━━━ Source

S3

Stores data as objects with metadata, accessible via an API.

Key Features

  • Object storage
  • limitless storage
    • No limit on the number of files you can have
  • Files can be uploaded/deleted/read with the console, CLI, APK, SDK, etc
  • Unlike EBS or EFS, it doesn’t have to be attached to a service first
  • Can be used by any workload, including serverless applications, data lakes, and backups
  • automatic scaling and low cost
    • bucket storage size grows automatically as you add more objects into it, and there is virtually no limit on the bucket total storage capacity
  • No file system
    • Even though you’re not managing a file system, there is organization
    • you can and must create buckets
  • Storage classes
  • Resources

Advanced Features

  • diagram
  • Version
    • when you update a file, the new version is stored and the older version is not deleted
    • This option costs extra money
  • Lifecycle management
    • What if you have certain files that are accessed frequently first month but accessed less later?
    • You can set certain rules which AWS will automatically transition files between classes
  • Inventory & Analytics
    • Sometimes you wanna get an overview/summary
    • Various features on top of S3 (advanced) that gives you more insights in your bucket
  • Compliance & object lock
    • Achieving compliance if required in your company
    • Telling certain files shouldn’t be deletable
  • Replication
    • Cross bucket replication - you can set certain rules to AWS to copy different files to different buckets automatically
    • Backup files — make sure your data is saved in case a bucket /file gets deleted/compromised
    • Available in a single region (between buckets in same region), or cross-region (outside of current region)
  • Data Protection & Encryption
    • File level or bucket level encryption
    • Your files can be encrypted automatically when you upload them & decrypted automatically when you’re accessing them
  • Static website hosting
    • You can put website files in there if it doesn’t have server-side code
    • consists of only HTML, CSS, and JS
    • Properties > enable Static Website hosting
    • You can use a custom domain instead of the AWS generated one

Buckets

  • diagram
  • “folders”
  • nested buckets are NOT allowed
  • Scalibility
    • You can create multiple sibling buckets, and every bucket can store infinite number of files
    • No need to choose a bucket size in advance
  • Buckets are regional
    • You can distribute multiple buckets across multiple regions
  • Unique name
    • Must have a unique name
    • For ALL AWS BUCKETS in the ENTIRE WORLD
  • Flat structure
    • Has no directories
    • Can assign prefixes to your files (so you can create very long file names), then you can organize your files by prefix
  • Detailed permissions system
    • You can control a bucket/file level access, who has access to which
    • bucket policies or access control lists (more detailed but X recommended)
    • S3 Block Public Access
      • It can forcibly block new or existing public ACL/policy changes at the bucket or account level
  • During configuration
    • You can make your bucket public, but by default it’s set as private
      • You need to make extra configurations after you uncheck that
      • Bucket policy (read more) you can see different examples (ex. granting read-only permission to an anonymous user)

━━━━━━

_Written problem A_
In the S3 notes, rewrite the item that begins "Replication" and its sub-points as a shorter list that keeps the main facts.
_Written problem B_
From the S3 notes, list every feature named under "Advanced Features."
_Written problem C_
Carry on with the S3 notes, picking up after their last line.
The data that comes after this plays no part in any of the work here.

━━━ Data entries

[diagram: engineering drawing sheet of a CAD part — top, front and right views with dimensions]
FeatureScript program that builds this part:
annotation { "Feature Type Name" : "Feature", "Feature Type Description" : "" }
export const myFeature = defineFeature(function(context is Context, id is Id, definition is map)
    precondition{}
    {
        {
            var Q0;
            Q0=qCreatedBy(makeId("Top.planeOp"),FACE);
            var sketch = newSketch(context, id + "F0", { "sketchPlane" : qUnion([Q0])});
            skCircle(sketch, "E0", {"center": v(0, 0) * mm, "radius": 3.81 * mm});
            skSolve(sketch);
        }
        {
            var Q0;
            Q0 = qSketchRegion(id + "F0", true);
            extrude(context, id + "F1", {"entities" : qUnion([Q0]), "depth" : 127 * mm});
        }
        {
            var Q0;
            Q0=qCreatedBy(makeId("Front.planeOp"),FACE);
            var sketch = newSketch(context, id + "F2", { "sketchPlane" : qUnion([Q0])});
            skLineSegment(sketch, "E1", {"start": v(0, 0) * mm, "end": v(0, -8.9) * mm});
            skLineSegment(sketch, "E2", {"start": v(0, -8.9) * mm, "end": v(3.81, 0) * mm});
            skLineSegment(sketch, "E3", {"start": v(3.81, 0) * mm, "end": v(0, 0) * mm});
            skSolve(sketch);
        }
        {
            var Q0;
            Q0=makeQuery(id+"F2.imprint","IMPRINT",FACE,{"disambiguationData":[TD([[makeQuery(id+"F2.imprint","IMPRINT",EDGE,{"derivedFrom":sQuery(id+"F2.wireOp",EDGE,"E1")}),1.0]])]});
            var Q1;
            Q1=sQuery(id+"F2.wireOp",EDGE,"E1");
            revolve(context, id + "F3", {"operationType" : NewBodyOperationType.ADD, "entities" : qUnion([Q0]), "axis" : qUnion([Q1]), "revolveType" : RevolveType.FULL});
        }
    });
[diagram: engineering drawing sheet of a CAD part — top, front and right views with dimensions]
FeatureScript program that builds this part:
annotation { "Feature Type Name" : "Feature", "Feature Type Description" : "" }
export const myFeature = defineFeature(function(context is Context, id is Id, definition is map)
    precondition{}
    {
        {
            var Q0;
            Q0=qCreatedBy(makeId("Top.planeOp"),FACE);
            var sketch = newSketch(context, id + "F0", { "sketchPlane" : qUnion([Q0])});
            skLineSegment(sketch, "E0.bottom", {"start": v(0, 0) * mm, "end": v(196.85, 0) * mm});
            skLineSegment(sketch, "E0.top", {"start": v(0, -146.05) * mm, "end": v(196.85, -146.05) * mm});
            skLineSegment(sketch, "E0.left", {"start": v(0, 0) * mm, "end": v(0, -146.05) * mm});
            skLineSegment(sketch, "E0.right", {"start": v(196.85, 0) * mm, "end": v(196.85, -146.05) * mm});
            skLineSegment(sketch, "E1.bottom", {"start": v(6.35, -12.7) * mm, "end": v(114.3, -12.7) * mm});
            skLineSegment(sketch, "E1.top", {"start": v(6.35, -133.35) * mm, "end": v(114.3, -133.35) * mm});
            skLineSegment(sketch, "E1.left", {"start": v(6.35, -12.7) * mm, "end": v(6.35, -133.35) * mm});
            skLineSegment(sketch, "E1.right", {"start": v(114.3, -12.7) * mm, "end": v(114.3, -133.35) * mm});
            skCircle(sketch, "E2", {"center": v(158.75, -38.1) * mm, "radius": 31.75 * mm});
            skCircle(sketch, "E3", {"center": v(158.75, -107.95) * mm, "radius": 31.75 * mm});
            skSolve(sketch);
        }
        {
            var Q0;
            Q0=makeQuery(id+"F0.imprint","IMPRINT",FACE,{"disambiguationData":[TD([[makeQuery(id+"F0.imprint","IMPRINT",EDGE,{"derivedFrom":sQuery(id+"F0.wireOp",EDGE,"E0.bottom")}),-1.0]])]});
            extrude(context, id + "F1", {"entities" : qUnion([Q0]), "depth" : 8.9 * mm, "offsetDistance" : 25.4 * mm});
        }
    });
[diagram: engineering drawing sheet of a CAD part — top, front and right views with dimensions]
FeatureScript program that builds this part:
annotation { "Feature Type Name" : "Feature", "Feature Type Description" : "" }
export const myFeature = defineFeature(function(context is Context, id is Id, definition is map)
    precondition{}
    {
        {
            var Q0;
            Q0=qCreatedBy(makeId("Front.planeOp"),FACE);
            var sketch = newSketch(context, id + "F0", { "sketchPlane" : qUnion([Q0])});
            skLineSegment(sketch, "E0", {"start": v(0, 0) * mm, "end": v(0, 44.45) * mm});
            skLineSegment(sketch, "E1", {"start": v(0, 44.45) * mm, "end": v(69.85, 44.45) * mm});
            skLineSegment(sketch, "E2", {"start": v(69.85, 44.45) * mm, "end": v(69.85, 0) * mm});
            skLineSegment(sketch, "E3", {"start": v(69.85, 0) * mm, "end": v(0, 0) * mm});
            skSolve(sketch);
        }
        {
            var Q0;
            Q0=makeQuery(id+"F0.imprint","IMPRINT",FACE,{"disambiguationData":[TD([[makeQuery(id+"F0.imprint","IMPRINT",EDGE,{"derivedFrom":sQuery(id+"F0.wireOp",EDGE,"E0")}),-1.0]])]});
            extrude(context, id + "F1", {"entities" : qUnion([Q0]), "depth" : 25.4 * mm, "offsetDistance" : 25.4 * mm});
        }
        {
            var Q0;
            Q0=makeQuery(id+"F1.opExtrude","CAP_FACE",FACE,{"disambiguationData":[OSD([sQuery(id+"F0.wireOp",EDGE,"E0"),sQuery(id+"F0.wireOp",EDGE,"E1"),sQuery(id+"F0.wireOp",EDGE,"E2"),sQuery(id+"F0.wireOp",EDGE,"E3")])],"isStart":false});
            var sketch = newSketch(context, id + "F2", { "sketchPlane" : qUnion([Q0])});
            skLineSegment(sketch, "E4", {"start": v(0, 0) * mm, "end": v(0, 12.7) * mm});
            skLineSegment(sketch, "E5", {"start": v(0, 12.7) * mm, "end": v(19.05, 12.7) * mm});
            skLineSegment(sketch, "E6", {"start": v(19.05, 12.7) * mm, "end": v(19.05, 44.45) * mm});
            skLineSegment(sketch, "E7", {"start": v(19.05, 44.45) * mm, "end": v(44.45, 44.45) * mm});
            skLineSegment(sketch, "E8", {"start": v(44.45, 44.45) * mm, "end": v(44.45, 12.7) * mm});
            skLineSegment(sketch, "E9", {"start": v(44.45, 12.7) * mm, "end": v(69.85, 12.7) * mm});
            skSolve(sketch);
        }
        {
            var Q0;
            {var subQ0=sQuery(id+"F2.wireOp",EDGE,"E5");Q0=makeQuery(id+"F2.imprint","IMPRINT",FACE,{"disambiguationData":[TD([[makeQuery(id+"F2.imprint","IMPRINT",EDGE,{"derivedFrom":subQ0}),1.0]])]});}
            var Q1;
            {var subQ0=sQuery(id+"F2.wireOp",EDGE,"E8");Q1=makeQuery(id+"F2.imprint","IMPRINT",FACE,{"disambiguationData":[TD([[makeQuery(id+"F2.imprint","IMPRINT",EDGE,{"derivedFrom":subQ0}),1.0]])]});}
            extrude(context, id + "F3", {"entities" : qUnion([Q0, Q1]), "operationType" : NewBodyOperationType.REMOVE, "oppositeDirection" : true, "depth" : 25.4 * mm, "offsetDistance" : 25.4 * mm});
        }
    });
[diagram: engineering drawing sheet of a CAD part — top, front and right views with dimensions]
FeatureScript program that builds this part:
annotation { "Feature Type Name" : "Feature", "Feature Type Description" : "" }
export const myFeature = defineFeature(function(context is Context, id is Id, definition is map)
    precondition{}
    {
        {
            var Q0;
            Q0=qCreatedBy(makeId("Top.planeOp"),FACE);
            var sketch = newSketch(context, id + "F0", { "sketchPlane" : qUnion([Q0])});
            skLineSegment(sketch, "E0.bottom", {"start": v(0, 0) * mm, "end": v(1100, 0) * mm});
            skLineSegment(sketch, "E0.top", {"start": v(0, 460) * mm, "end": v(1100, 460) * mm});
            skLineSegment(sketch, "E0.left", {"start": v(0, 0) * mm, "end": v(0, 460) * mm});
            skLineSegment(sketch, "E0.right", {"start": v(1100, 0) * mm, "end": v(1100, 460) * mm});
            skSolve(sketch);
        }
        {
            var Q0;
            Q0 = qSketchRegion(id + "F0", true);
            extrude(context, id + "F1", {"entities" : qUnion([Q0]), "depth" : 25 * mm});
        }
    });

━━━━━━

_Result A_
Replication:
- Rules tell AWS to copy files to other buckets automatically.
- It works as a backup if a bucket or file is deleted or compromised.
- It can run within one region or across regions.

_Result B_
- Version
- Lifecycle management
- Inventory & Analytics
- Compliance & object lock
- Replication
- Data Protection & Encryption
- Static website hosting

_Result C_
    • When you upload a file, go through the settings first (scroll down) and upload
      • you can choose a Storage Class

Bucket policies

  • Bucket policies are IAM policies that define permissions, but NOT attached to users or roles, but to buckets
  • They control who/what is allowed to certain buckets, and which kinds of actions are allowed on a given bucket

Storage Class

  • diagram
  • Key feature of S3, a feature that can help you save money
  • Different storage classes for different file access patterns
    • Frequently
      • Person/application needs access very frequently (every min/sec)
      • Instant access to frequently used data
      • Highest flexibility with no/little cost savings
      • Standard, Reduced redundancy
    • Infrequent Access
      • time to time (ex. once a month)
      • You still want instant access retrieval cost
      • cost savings if you don’t access your files, you’re paying less for storing them
      • One Zone-IA
    • Archive - Glacier
      • access almost never again or very rare access
      • Maybe you just have to store it for legal reasons
      • Instant access not always possible (some needs waiting for couple hours)
      • High cost savings but less flexibility
      • Glacier series
  • S3 Intelligent Tiering
    • AWS analyzes the access patterns and automatically move it to a fitting category
    • you save less than doing manually but better than doing nothing

Glacier classes

  • Main classes
    • S3 Glacier Instant Retrieval
      • data must be stored long-term and access is highly unlikely but instant access is needed, if data must be accessed
    • S3 Glacier Flexible Retrieval (formerly just “S3 Glacier”)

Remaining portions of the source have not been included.